課題:
A. 掘削船での生活を綴った本文から、「2ヶ月の幽閉生活の中でどれほ」から「は見ることはできなかったが。」までの箇所を、両端を含めてそのまま抜き出してください。
B. 抽出データのリストについて、先頭から「semana largo de Semana Santa.」を含む行までを、その行も含めて一字一句変えずに書き写してください。画像は解答から除いてください。

本のレビューという意図とは少し外れるのであしからず。


筆者自身、「英語でのコミュニケーションは得意でない」と述べているが、自分自身も英会話にはそれほど自信がないため、少しだけ勇気付けられた。
2ヶ月の幽閉生活の中でどれほど上達できるか…一見無駄な世間話も積極的に行い、科学的な議論以外の英語コミュニケーション能力も身に付けたい。

IODPでは複数のサイトにおいて掘削が行われ、科学者は12時間のシフト制で24時間体制で掘削されたコアの解析を行う。
移動にどれほど時間を費やすかは航海によりマチマチ。もちろん海の荒れ具合(船酔いの程度)も。
12時間シフトといいつつ、それ以外の残業などを含めると、実際にはもっと密な時間となるらしい。ふだん定時で生活している自分が果たしてその仕事リズムに直ちに適応できるのか。。不安だらけである。

船内にはジムや娯楽室も備え付けられている。先日のジョイデス・レゾリューション乗船体験の際には見ることはできなかったが。

ただでさえストレスの溜まる船内生活。運動不足と過度の食事から来る激太りだけは避けたいところ(コックは東南アジア系の出稼ぎの方が勤めているらしく、日本人にとってはご飯が美味しいらしい!)。

掘削された海底のコアはさまざまな分析項目にわたってルーチンで作業が行われる。科学者一人一人に役割が課せられ、奴隷船研究調査船として最新の設備が整っている。

抽出データ:
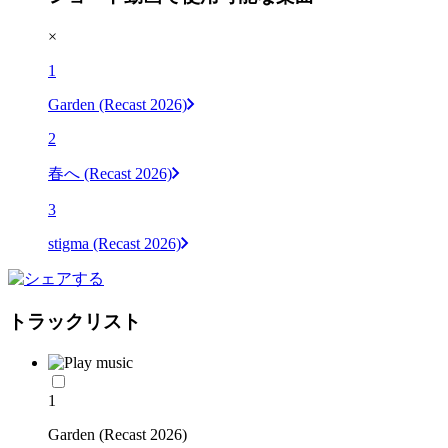
×
1
Garden (Recast 2026)
2
春へ (Recast 2026)
3
stigma (Recast 2026)
トラックリスト
1
Garden (Recast 2026)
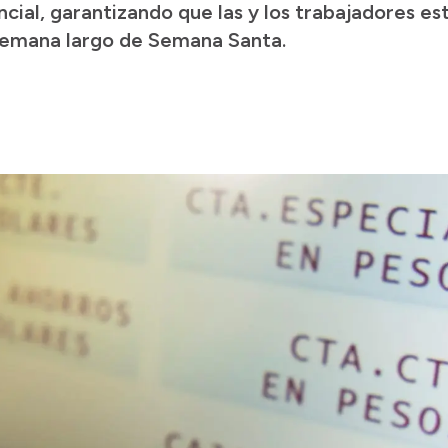
cial, garantizando que las y los trabajadores es
 semana largo de Semana Santa.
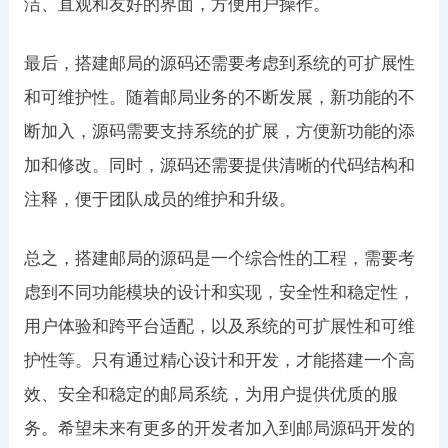
洁、直观和友好的界面，方便用户操作。
最后，搭建邮局的源码还需要考虑到系统的可扩展性
和可维护性。随着邮局业务的不断发展，新功能的不
断加入，源码需要支持系统的扩展，方便新功能的添
加和修改。同时，源码还需要提供清晰的代码结构和
注释，便于团队成员的维护和升级。
总之，搭建邮局的源码是一个综合性的工程，需要考
虑到不同功能模块的设计和实现，安全性和稳定性，
用户体验和跨平台适配，以及系统的可扩展性和可维
护性等。只有通过精心设计和开发，才能搭建一个高
效、安全和稳定的邮局系统，为用户提供优质的服
务。希望未来有更多的开发者加入到邮局源码开发的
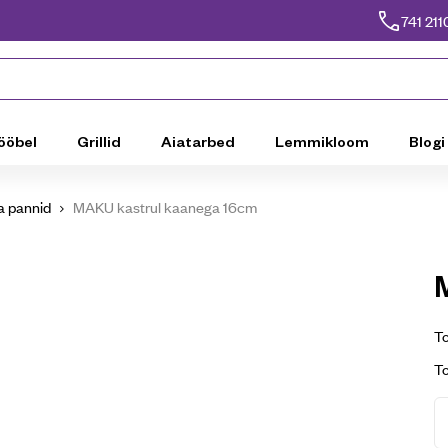
741 211
ööbel
Grillid
Aiatarbed
Lemmikloom
Blogi
ja pannid
MAKU kastrul kaanega 16cm
To
T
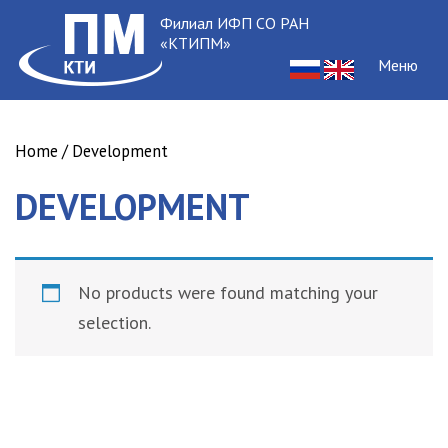
Филиал ИФП СО РАН
«КТИПМ»
Меню
Home
/ Development
DEVELOPMENT
No products were found matching your
selection.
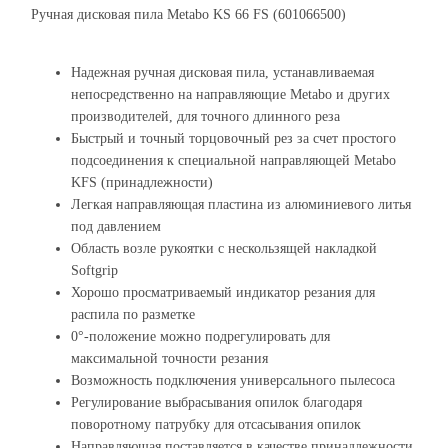
Ручная дисковая пила Metabo KS 66 FS (601066500)
Надежная ручная дисковая пила, устанавливаемая
непосредственно на направляющие Metabo и других
производителей, для точного длинного реза
Быстрый и точный торцовочный рез за счет простого
подсоединения к специальной направляющей Metabo
KFS (принадлежности)
Легкая направляющая пластина из алюминиевого литья
под давлением
Область возле рукоятки с нескользящей накладкой
Softgrip
Хорошо просматриваемый индикатор резания для
распила по разметке
0°-положение можно подрегулировать для
максимальной точности резания
Возможность подключения универсального пылесоса
Регулирование выбрасывания опилок благодаря
поворотному патрубку для отсасывания опилок
Направляющая поставляется в качестве принадлежности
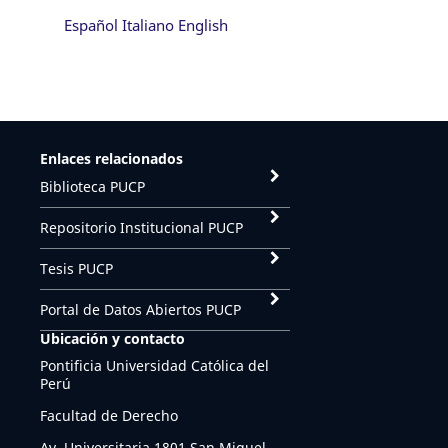
Español
Italiano
English
Enlaces relacionados
Biblioteca PUCP
Repositorio Institucional PUCP
Tesis PUCP
Portal de Datos Abiertos PUCP
Ubicación y contacto
Pontificia Universidad Católica del
Perú
Facultad de Derecho
Av. Universitaria 1801 San Miguel,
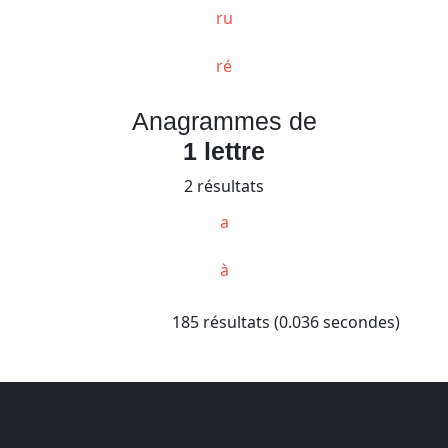
ru
ré
Anagrammes de
1 lettre
2 résultats
a
à
185 résultats (0.036 secondes)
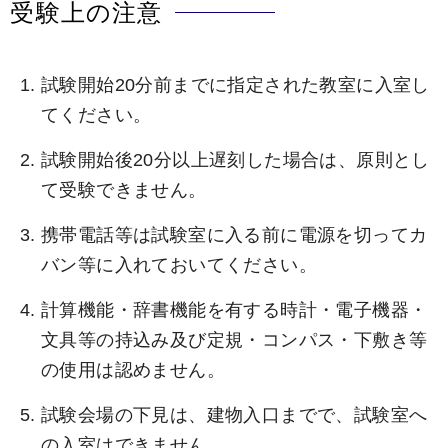
受験上の注意
試験開始20分前までに指定された教室に入室し
てください。
試験開始後20分以上遅刻した場合は、原則とし
て受験できません。
携帯電話等は試験室に入る前に電源を切ってカ
バン等に入れておいてください。
計算機能・辞書機能を有する時計・電子機器・
文具等の持込み及び定規・コンパス・下敷き等
の使用は認めません。
試験会場の下見は、建物入口までで、試験室へ
の入室はできません。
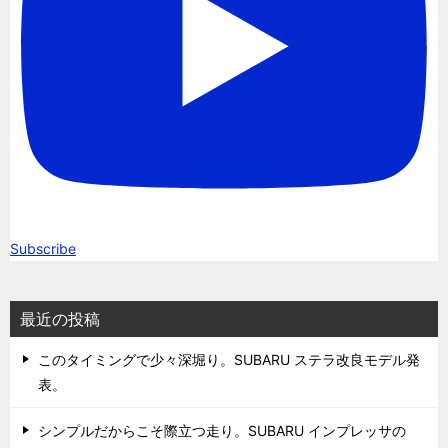
Subscribe
最近の投稿
このタイミングで少々深堀り。SUBARU ステラ改良モデル発
表。
シンプルだからこそ際立つ走り。SUBARU インプレッサの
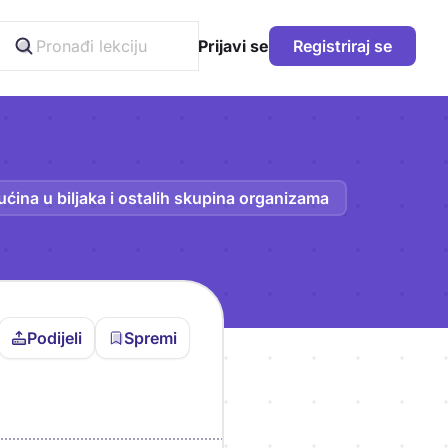
Prijavi se
Registriraj se
ućina u biljaka i ostalih skupina organizama
Podijeli
Spremi
vljen da bi pohranio
icu!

課題の解答:
A.
2ヶ月の幽閉生活の中でどれほど上達できるか…一見無駄な世間話も積極的に行い、科学的な議論以外の英語コミュニケーション能力も身に付けたい。

IODPでは複数のサイトにおいて掘削が行われ、科学者は12時間のシフト制で24時間体制で掘削されたコアの解析を行う。
移動にどれほど時間を費やすかは航海によりマチマチ。もちろん海の荒れ具合(船酔いの程度)も。
12時間シフトといいつつ、それ以外の残業などを含めると、実際にはもっと密な時間となるらしい。ふだん定時で生活している自分が果たしてその仕事リズムに直ちに適応できるのか。。不安だらけである。

船内にはジムや娯楽室も備え付けられている。先日のジョイデス・レゾリューション乗船体験の際には見ることはできなかったが。

B.
×
1
Garden (Recast 2026)
2
春へ (Recast 2026)
3
stigma (Recast 2026)
トラックリスト
1
Garden (Recast 2026)
cial, garantizando que las y los trabajadores es
 semana largo de Semana Santa.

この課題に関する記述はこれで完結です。